= Hamburger gill disease =

Infectious disease of catfish

Hamburger gill disease, also known as proliferative gill disease, is an infectious disease of catfish caused primarily by the myxozoan parasite Henneguya ictaluri. The disease is characterized by severe damage to the gills, which become swollen, hemorrhagic, and mottled and may resemble raw hamburger meat, giving the disease its common name.

== Etiologic agent ==
Hamburger gill disease most commonly results from infection with Henneguya ictaluri, a myxozoan parasite with a two host life cycle involving the channel catfish (Ictalurus punctatus) and the aquatic worm, Dero digitata. Infected worms release the actinospore stage of H. ictaluri into the water, where it can infect catfish through the gills, skin or gastrointestinal tract.

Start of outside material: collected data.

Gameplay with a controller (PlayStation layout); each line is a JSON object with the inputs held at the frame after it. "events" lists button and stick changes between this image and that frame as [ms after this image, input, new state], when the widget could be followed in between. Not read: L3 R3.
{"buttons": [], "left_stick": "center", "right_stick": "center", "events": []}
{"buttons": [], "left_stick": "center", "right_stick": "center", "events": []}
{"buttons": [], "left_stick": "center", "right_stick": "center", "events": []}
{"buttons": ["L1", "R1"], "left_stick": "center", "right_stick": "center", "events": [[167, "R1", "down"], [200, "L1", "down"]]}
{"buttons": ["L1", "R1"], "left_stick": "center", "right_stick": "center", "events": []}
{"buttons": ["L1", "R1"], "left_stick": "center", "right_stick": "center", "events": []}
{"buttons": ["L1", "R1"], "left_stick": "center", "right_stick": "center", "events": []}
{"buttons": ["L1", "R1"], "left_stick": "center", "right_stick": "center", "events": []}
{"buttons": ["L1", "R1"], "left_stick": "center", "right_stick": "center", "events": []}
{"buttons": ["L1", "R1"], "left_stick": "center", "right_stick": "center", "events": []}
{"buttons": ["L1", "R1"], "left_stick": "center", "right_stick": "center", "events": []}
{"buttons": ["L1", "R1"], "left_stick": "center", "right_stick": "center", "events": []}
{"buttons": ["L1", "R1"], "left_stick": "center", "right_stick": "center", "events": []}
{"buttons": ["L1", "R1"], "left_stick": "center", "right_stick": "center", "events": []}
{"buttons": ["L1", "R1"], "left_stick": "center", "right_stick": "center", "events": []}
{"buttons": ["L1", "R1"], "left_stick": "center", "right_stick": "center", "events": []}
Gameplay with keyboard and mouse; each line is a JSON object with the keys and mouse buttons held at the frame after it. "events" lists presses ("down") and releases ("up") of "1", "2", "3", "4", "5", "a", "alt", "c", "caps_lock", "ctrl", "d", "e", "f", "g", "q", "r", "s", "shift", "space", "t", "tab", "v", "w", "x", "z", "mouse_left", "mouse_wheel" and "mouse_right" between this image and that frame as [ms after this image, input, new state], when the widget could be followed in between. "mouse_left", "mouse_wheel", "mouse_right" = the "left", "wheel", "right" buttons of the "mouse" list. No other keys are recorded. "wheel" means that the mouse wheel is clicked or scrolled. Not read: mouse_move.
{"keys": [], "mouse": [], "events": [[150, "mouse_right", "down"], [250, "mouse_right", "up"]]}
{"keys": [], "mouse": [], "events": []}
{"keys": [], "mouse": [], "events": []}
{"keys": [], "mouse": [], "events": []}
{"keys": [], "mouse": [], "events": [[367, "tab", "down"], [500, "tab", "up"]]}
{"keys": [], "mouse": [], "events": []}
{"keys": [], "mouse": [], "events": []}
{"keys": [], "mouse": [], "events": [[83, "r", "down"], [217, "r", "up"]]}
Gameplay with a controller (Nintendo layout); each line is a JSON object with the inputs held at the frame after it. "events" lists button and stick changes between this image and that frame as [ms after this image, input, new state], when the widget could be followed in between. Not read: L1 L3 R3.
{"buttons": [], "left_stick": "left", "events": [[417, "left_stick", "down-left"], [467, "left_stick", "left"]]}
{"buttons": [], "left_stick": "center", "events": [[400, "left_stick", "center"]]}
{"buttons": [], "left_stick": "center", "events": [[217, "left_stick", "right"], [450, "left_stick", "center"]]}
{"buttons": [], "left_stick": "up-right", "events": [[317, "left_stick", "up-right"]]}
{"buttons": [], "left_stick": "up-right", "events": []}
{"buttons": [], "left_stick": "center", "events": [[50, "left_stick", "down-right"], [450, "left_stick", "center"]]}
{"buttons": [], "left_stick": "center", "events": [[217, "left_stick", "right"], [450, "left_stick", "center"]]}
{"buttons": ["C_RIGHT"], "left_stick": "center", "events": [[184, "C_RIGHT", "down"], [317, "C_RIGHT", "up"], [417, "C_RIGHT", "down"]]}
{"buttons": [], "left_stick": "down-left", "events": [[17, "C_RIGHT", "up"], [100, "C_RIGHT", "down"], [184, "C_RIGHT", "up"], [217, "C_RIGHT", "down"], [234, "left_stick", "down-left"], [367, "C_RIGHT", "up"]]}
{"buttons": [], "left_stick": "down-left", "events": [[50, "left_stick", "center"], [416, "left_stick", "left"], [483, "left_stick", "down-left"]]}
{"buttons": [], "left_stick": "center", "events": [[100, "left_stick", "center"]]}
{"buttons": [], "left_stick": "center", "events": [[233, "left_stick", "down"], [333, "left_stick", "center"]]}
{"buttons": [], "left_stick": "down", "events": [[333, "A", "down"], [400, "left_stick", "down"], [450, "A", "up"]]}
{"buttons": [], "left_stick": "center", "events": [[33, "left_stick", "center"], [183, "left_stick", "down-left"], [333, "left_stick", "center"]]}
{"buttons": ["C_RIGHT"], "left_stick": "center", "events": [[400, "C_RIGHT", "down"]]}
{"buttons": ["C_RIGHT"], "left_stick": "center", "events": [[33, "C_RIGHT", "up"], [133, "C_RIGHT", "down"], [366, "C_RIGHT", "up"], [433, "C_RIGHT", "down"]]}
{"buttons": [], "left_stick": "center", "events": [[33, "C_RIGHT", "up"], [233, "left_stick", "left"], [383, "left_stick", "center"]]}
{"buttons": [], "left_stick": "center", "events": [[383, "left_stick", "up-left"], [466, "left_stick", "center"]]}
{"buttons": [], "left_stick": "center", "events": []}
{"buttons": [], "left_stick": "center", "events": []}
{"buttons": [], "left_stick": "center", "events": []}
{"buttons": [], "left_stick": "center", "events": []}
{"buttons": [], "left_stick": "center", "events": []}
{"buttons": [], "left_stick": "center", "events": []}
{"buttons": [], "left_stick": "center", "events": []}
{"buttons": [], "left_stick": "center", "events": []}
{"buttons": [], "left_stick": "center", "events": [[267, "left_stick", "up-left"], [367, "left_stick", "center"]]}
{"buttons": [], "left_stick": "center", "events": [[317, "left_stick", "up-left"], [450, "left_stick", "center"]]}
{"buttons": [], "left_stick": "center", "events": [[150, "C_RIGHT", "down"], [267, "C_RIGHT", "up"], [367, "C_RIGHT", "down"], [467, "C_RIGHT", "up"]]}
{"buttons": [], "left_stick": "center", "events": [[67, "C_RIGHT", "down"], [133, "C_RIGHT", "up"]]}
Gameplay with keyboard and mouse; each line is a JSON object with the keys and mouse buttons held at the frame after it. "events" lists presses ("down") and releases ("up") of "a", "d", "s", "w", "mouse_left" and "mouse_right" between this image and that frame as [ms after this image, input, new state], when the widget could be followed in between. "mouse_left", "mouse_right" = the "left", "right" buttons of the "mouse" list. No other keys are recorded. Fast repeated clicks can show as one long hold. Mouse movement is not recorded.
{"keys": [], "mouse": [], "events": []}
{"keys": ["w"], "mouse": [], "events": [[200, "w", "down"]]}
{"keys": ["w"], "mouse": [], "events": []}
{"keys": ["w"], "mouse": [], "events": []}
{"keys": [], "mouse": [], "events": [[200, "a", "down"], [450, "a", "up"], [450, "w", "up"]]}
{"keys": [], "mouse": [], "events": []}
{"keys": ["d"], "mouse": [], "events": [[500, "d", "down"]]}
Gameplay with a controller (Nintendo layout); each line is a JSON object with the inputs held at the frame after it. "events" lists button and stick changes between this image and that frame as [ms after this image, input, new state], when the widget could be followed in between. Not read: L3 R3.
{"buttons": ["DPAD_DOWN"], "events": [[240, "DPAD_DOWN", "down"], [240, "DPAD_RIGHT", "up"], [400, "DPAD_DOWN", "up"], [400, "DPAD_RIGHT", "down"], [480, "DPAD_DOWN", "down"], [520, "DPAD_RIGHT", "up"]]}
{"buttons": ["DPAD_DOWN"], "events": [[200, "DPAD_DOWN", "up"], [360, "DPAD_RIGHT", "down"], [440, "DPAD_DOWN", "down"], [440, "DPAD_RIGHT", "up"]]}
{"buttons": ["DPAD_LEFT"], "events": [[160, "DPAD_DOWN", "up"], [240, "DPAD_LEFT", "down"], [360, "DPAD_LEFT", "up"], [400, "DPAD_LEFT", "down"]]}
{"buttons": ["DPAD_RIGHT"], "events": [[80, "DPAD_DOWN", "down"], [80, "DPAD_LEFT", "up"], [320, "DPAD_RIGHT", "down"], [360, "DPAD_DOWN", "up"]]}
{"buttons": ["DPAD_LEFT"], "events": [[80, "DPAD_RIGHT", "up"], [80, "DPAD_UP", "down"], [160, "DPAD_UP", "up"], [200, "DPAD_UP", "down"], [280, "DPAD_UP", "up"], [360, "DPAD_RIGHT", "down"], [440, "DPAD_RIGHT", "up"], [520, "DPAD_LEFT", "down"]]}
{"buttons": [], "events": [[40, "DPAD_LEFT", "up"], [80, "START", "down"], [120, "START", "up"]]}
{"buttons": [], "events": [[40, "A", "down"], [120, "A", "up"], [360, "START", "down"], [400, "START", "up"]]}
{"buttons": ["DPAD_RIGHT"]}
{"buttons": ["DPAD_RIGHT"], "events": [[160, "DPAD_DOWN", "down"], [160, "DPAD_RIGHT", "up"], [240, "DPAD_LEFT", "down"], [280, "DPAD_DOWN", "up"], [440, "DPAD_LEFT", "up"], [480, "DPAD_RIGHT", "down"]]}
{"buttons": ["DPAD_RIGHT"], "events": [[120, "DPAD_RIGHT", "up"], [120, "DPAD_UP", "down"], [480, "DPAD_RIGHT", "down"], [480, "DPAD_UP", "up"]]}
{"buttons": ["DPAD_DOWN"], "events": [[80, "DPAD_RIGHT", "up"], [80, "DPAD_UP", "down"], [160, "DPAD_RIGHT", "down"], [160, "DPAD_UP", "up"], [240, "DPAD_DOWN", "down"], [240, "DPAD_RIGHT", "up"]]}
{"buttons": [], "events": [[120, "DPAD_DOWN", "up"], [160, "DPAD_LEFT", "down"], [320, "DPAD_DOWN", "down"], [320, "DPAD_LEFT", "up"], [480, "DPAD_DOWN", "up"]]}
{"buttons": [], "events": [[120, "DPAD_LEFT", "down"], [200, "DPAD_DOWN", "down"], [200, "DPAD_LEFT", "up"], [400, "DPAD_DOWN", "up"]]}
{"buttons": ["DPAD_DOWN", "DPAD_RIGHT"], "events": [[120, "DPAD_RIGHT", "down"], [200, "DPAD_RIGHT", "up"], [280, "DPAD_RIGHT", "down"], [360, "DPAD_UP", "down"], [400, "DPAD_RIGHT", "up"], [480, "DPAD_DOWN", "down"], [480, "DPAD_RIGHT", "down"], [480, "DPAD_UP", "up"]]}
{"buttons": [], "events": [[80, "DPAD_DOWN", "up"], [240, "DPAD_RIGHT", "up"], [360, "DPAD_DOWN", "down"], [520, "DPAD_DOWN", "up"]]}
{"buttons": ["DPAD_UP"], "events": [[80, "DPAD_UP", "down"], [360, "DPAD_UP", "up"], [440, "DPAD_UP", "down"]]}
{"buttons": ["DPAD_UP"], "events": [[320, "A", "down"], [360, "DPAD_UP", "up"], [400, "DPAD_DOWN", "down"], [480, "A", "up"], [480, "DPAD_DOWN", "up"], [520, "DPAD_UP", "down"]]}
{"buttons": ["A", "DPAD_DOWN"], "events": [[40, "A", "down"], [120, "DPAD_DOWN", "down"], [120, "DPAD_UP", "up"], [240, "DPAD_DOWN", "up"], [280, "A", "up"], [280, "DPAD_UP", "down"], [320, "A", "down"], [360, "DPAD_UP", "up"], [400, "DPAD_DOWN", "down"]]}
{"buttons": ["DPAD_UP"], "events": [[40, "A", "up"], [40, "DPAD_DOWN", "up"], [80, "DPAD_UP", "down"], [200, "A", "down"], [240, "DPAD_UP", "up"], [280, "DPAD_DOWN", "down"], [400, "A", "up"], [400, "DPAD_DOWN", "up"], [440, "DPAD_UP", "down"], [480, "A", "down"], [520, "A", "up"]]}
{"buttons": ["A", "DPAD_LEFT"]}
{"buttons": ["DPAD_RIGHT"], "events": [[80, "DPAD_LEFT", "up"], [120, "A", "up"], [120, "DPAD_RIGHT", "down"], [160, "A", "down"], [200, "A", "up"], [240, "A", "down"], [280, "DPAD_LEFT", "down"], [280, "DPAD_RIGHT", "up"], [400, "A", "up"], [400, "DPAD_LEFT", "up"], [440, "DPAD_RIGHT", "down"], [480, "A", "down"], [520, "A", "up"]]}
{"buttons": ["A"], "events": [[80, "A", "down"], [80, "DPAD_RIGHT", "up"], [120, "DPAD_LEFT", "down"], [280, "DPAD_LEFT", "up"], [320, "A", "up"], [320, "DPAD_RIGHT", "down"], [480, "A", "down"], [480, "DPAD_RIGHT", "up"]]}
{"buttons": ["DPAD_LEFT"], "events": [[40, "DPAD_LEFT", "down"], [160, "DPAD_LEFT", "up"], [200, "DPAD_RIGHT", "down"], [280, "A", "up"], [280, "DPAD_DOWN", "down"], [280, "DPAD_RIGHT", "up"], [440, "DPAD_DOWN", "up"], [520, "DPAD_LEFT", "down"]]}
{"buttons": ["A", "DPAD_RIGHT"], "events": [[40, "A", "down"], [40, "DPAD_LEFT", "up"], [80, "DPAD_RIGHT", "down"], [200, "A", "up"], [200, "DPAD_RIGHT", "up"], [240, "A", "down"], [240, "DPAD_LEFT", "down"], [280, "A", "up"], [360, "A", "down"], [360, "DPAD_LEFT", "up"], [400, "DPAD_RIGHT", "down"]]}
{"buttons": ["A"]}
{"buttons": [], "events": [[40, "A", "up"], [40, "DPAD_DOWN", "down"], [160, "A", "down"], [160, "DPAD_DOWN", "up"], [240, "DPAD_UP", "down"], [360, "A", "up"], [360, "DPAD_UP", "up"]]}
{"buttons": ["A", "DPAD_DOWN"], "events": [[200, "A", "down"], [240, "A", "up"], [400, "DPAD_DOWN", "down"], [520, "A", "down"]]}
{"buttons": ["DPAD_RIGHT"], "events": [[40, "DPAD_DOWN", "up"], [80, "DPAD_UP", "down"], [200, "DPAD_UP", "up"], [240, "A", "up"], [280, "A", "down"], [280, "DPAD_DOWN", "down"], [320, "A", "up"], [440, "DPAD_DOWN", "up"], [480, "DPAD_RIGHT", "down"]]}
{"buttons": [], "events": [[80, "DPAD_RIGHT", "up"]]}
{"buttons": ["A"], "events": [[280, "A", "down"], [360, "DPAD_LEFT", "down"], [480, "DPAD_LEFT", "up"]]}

Following infection, H. ictaluri disseminates throughout the fish before development becomes concentrated in the gills.

== Disease ==
The characteristic lesions of hamburger gill disease result from extensive damage to the gills. As the disease progresses, swelling and proliferation of gill tissue reduce the surface area available for gas exchange, impairing respiratory functions. Damage to the cartilage can weaken the gill filaments, causing them to weaken and collapse.

== Treatment and prevention ==
There are currently no effective treatments for hamburger gill disease.

Smallmouth buffalo, which feed on D. digitata, have been investigated as a biological control method for controlling hamburger gill disease. A three year study found no reduction in disease severity.

== Ecology ==
Hamburger gill disease was thought to only affect farmed fish; however, parasites resembling Henneguya species have been observed in the gills of infected wild fish.